Once the images are removed, set down everything else in the listing below exactly.

BEGIN Dataset excerpt

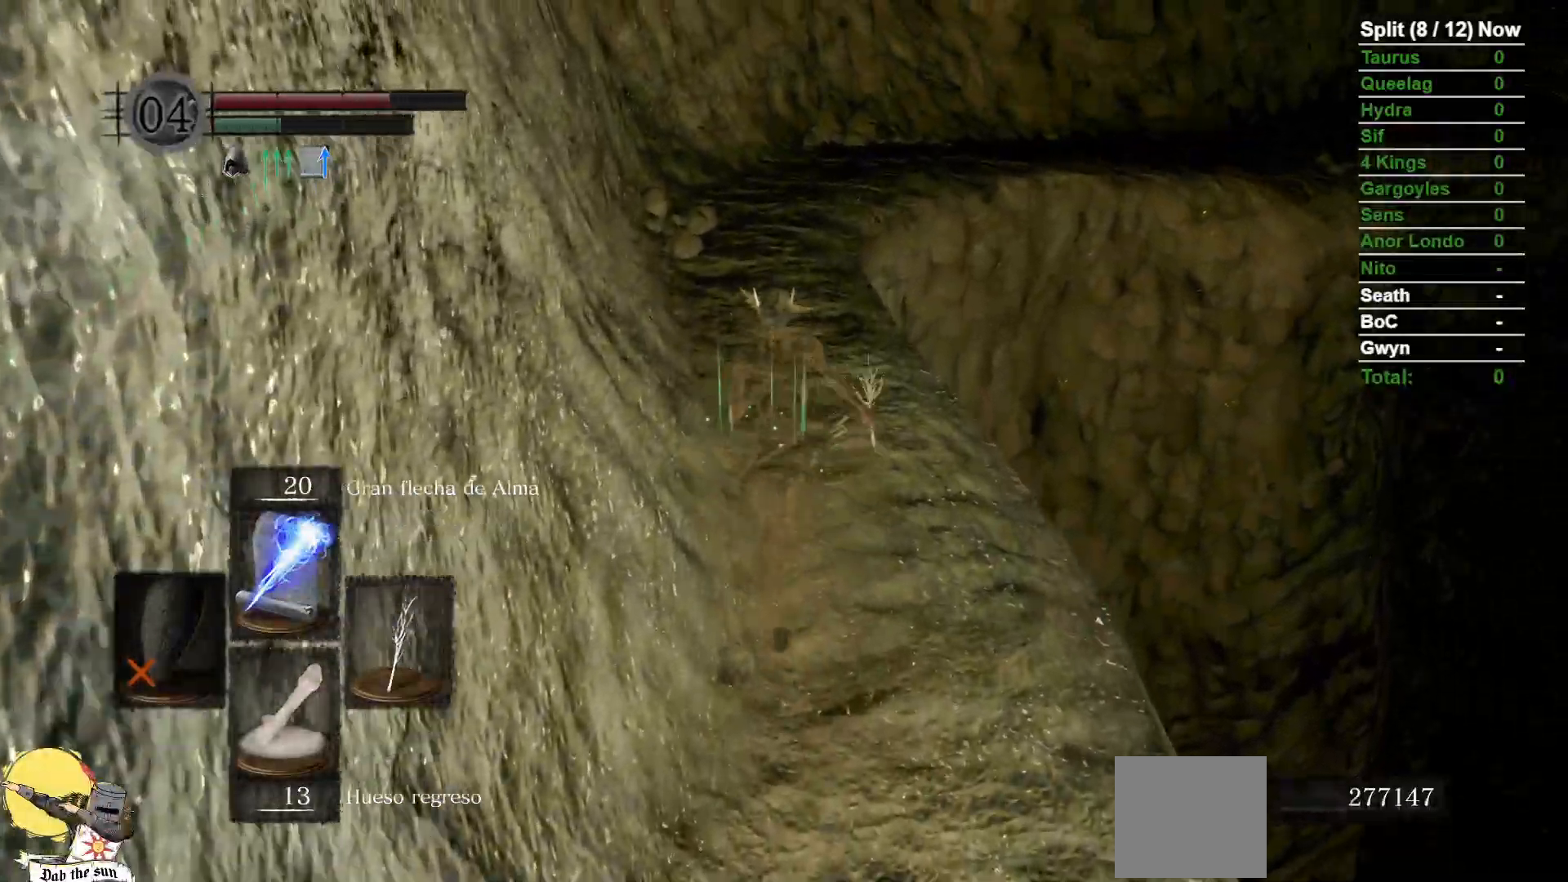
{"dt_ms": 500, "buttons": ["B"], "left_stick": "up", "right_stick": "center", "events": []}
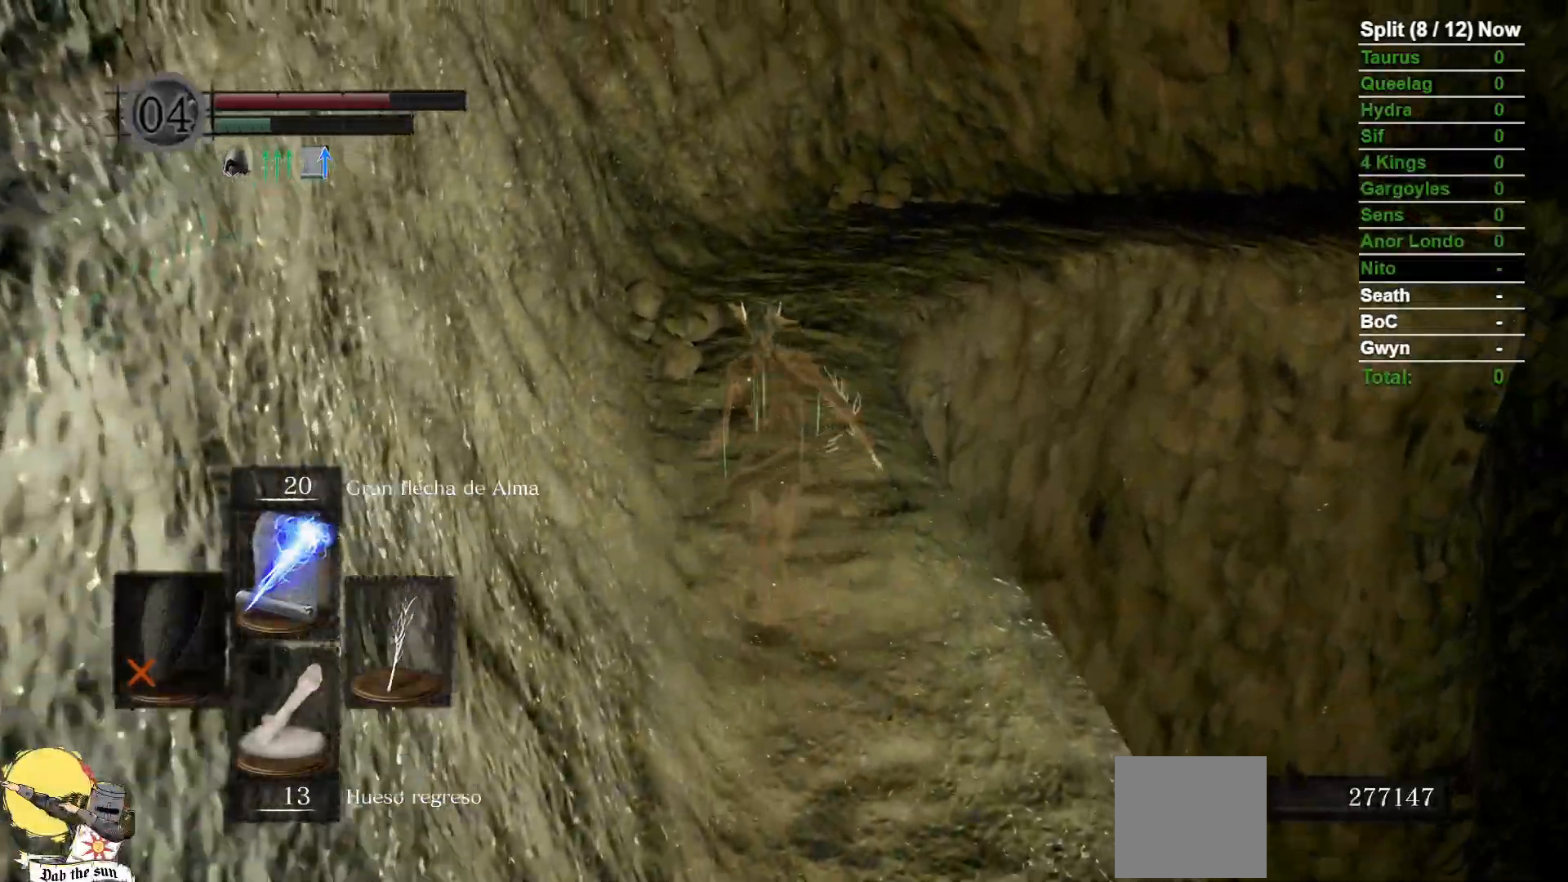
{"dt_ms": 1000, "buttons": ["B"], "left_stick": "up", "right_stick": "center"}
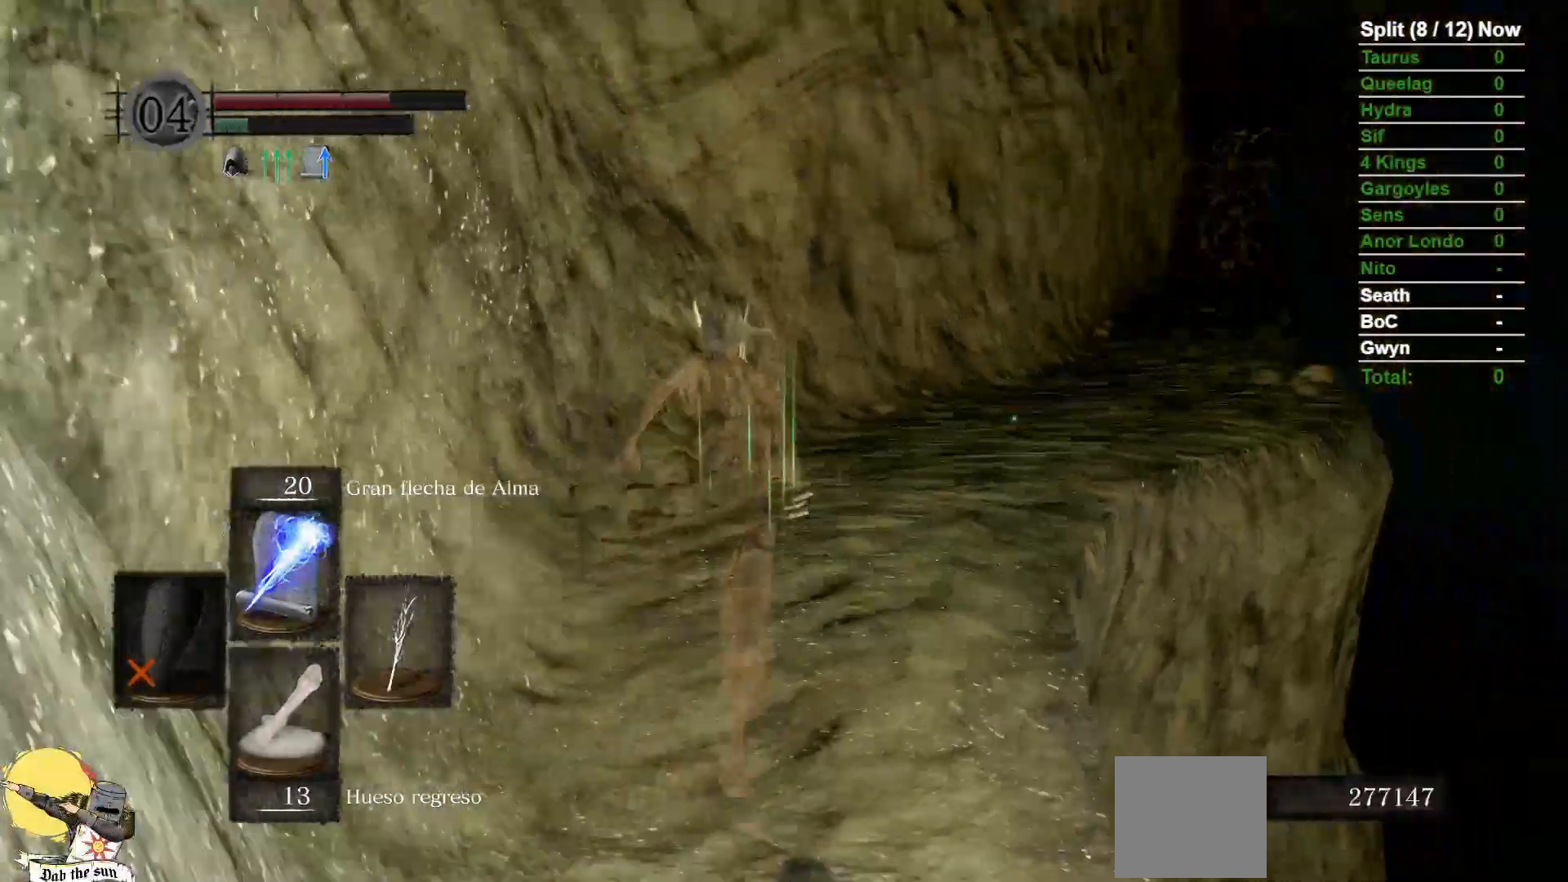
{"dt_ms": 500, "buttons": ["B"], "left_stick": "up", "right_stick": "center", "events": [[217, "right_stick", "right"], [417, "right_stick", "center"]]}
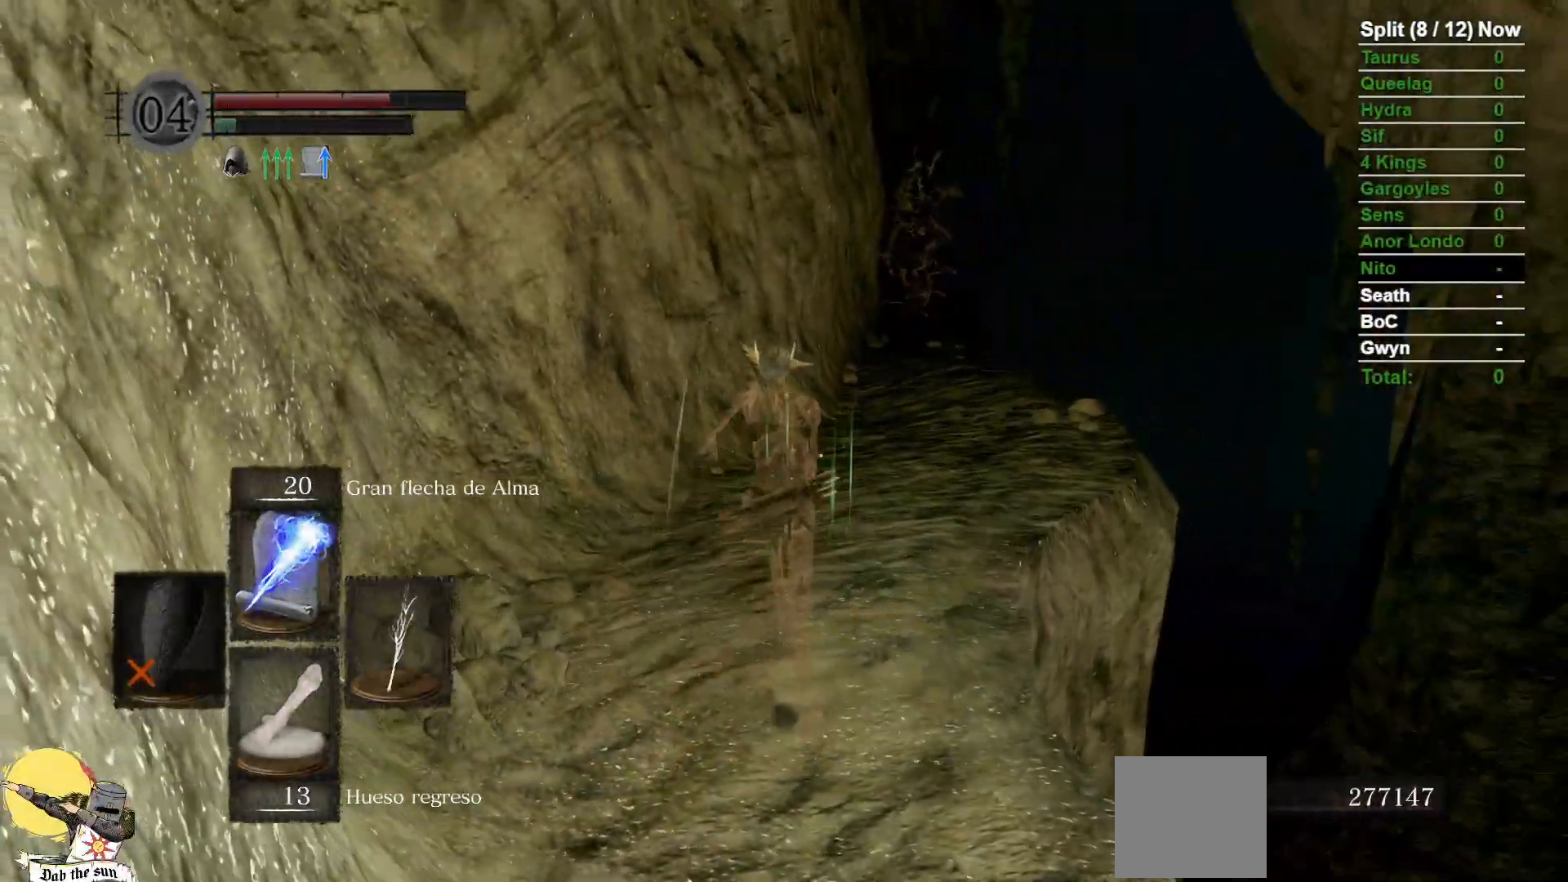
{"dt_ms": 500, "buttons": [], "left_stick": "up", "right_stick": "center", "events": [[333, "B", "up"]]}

END Dataset excerpt

## Solution
{"dt_ms": 500, "buttons": ["B"], "left_stick": "up", "right_stick": "center", "events": []}
{"dt_ms": 1000, "buttons": ["B"], "left_stick": "up", "right_stick": "center"}
{"dt_ms": 500, "buttons": ["B"], "left_stick": "up", "right_stick": "center", "events": [[217, "right_stick", "right"], [417, "right_stick", "center"]]}
{"dt_ms": 500, "buttons": [], "left_stick": "up", "right_stick": "center", "events": [[333, "B", "up"]]}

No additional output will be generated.